Surabaya, Cekpos.id – Suasana tenang di kawasan Jalan Putat Jaya Gang Lebar A, Kelurahan Putat Jaya, Kecamatan Sawahan, Surabaya, mendadak berubah menjadi lokasi penyelidikan polisi setelah seorang perempuan berinisial SN (51) ditemukan meninggal dunia di dalam rumahnya pada Jumat (26/6/2026) malam. Korban diduga menjadi korban tindak pidana pembunuhan.
Peristiwa ini pertama kali terungkap berkat laporan warga yang merasa curiga setelah melihat adanya ceceran darah dari dalam rumah korban. Temuan tersebut kemudian dilaporkan melalui layanan darurat 110 Polrestabes Surabaya,
sehingga petugas dari Polsek Sawahan segera diterjunkan ke lokasi untuk melakukan pengecekan. Setibanya di lokasi, petugas mendapati informasi dari sejumlah saksi bahwa terlihat bercak darah dari dalam rumah.

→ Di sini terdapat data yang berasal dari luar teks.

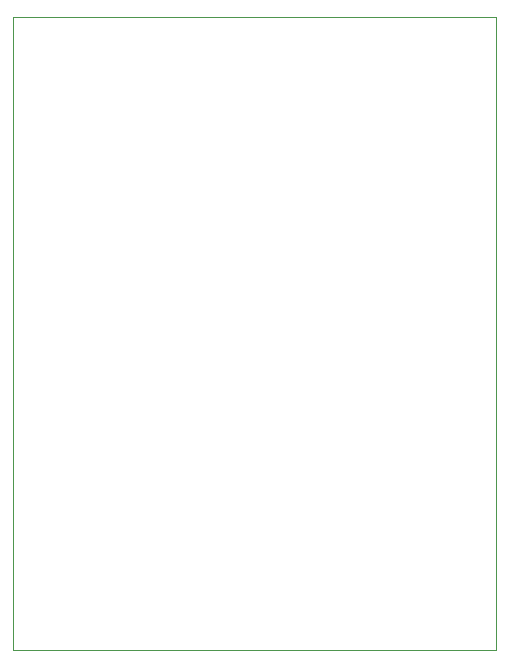
<source format=gm1>
%TF.GenerationSoftware,KiCad,Pcbnew,6.0.6-3a73a75311~116~ubuntu21.10.1*%
%TF.CreationDate,2022-12-30T19:01:55+10:00*%
%TF.ProjectId,SkyEcho2FlarmHat,536b7945-6368-46f3-9246-6c61726d4861,rev?*%
%TF.SameCoordinates,Original*%
%TF.FileFunction,Profile,NP*%
%FSLAX46Y46*%
G04 Gerber Fmt 4.6, Leading zero omitted, Abs format (unit mm)*
G04 Created by KiCad (PCBNEW 6.0.6-3a73a75311~116~ubuntu21.10.1) date 2022-12-30 19:01:55*
%MOMM*%
%LPD*%
G01*
G04 APERTURE LIST*
%TA.AperFunction,Profile*%
%ADD10C,0.100000*%
%TD*%
G04 APERTURE END LIST*
D10*
X72644000Y-23622000D02*
X113538000Y-23622000D01*
X113538000Y-23622000D02*
X113538000Y-77216000D01*
X113538000Y-77216000D02*
X72644000Y-77216000D01*
X72644000Y-77216000D02*
X72644000Y-23622000D01*
M02*

</source>
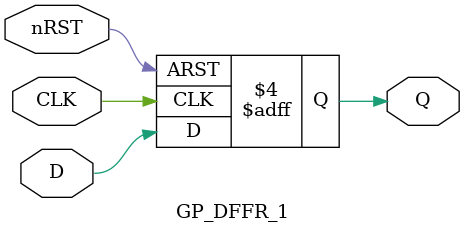
<source format=v>
module GP_DFFR_1(input D, CLK, nRST, output reg Q);
	parameter [0:0] INIT = 1'bx;
	initial Q = INIT;
	always @(posedge CLK, negedge nRST) begin
		if (!nRST)
			Q <= 1'b0;
		else
			Q <= D;
	end
endmodule
</source>
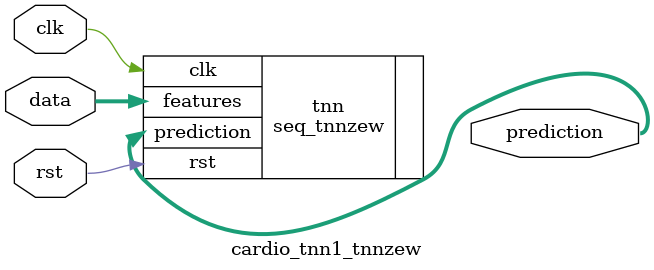
<source format=v>













module cardio_tnn1_tnnzew #(

parameter FEAT_CNT = 19,
parameter HIDDEN_CNT = 40,
parameter FEAT_BITS = 4,
parameter CLASS_CNT = 3,
parameter TEST_CNT = 1000




  ) (
  input clk,
  input rst,
  input [FEAT_CNT*FEAT_BITS-1:0] data,
  output [$clog2(CLASS_CNT)-1:0] prediction
  );

  seq_tnnzew #(
      .FEAT_CNT(FEAT_CNT),.FEAT_BITS(FEAT_BITS),.HIDDEN_CNT(HIDDEN_CNT),.CLASS_CNT(CLASS_CNT),
  .SPARSE_VALS(760'b1000001000111100001100110000100110000010000000000100010100100000000110101010110100000000000000100001000000001000110000110100000100001000110000001010101010001011011101100100000000101101001110000001000000000000001010000000001000100000101011100100010001100010000000101000000000001000010000010000010010001011000100010000000000001000000000000000100001101001000001000000001010011010011010000000011000101000010100010000101010000000000010010101000001010000011000000000001010000000000000000001011000000001011100000000010101010000001001000100000000010110101000000000010010100100001000000001000010001010001000000000000010000100010000100010100000001001000000010000100100101000101001000100000001010100000001100000001001000000010001101101100010000000001001000100000000110110),
  .MASK(760'b1100101000111101011111110000101110101011000000110100111100100000011110111010111100110000010010100001100000101010111100111101000110111100110000101110111011111111111101111100101010101101011111111111100000001000101011000010001100110000111011110110010101100011101000101010000010101000010010010001011011001011000110010010011010101000000000101000100011101001000101011000011011111110011011100100111110111100010100010101101010000000100111110101001001011010111010100001001111110101110000000001011100000011011100110010111111011000001001001110000110010110101001010010011111100110101000100001110111011110011001100100000010010110110100110110111100001001001011010100110110111101101111110101000101110101010001110101011001010110010001111101100110000101001101100100000000110110),
  .NONZERO_CNT(320'h0b0b090909070c0a110c09080a0906090804090b0d08080a0b040d08080b0a070b090c0c0a0a0807),
  .WIDTHS(320'h07060707060607070707080607070707070606060707060707060706070706060707070706070707),
  .SPARSE_VALS2(39'b101110010111100011111111011101111110001),  // Bits of not-zeroes
  .COL_INDICES(312'h26211f1b130f0d0b080705040225211e1c1b0f0c090706050201252421201c1b1a18110c0a0301), // Column of non-zeros
  .ROW_PTRS(32'h271a0d00) // Column of non-zeros // Start indices per row
      ) tnn (
    .clk(clk),
    .rst(rst),
    .features(data),
    .prediction(prediction)
  );

endmodule

</source>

Dengan mempertimbangkan prosedur penanganan tempat kejadian perkara, polisi tidak langsung melakukan pembukaan paksa terhadap pintu rumah. Petugas memilih mengamankan lokasi terlebih dahulu sambil menunggu kedatangan Tim Inafis Polrestabes Surabaya untuk melakukan olah tempat kejadian perkara (TKP) secara menyeluruh.
Pantauan di lokasi sekitar pukul 23.30 WIB, personel Polsek Sawahan bersama Tim Inafis Polrestabes Surabaya tampak melakukan pemeriksaan secara teliti di setiap sudut rumah. Garis polisi dipasang untuk mensterilkan area agar proses identifikasi dan pengumpulan barang bukti dapat berlangsung tanpa gangguan.
Kapolsek Sawahan, Kompol Muljono, membenarkan adanya penemuan jenazah perempuan tersebut. Ia menjelaskan bahwa laporan awal diterima dari masyarakat melalui layanan 110 Polrestabes Surabaya.
“Betul, Polsek menerima pengaduan dari 110 Polrestabes Surabaya terkait temuan mayat. Setelah menerima laporan, anggota langsung menuju lokasi,” ujar Kompol Muljono.
Lebih lanjut, Muljono menjelaskan bahwa keputusan untuk tidak langsung membuka pintu rumah dilakukan karena adanya informasi mengenai bercak darah yang terlihat dari dalam rumah. Langkah tersebut diambil untuk menjaga keaslian tempat kejadian perkara dan memastikan proses identifikasi dilakukan sesuai prosedur.
“Saat di lokasi, ada saksi yang melihat di dalam rumah terdapat darah. Karena itu kami tidak langsung membongkar pintu masuk dan memanggil Inafis serta rekan-rekan dari Polrestabes Surabaya,” jelasnya.
Dari hasil olah TKP sementara, polisi menduga kuat korban meninggal dunia akibat tindak pidana pembunuhan. Meski demikian, penyidik masih terus bekerja mengumpulkan berbagai barang bukti, memeriksa saksi-saksi, serta menunggu hasil pemeriksaan lebih lanjut untuk memastikan kronologi dan penyebab pasti kematian korban.
Hingga berita ini diturunkan, aparat kepolisian masih melakukan penyelidikan intensif guna mengungkap pelaku maupun motif di balik peristiwa yang menggemparkan warga Putat Jaya tersebut. Polisi juga mengimbau masyarakat yang memiliki informasi terkait kejadian ini agar segera melapor untuk membantu proses penyelidikan.
Kasus ini menjadi pengingat bahwa kewaspadaan masyarakat terhadap kondisi di lingkungan sekitar dapat membantu aparat dalam mengungkap sebuah peristiwa. Penyidik berharap seluruh rangkaian penyelidikan dapat segera mengungkap fakta secara utuh sehingga kasus ini dapat ditangani sesuai proses hukum yang berlaku.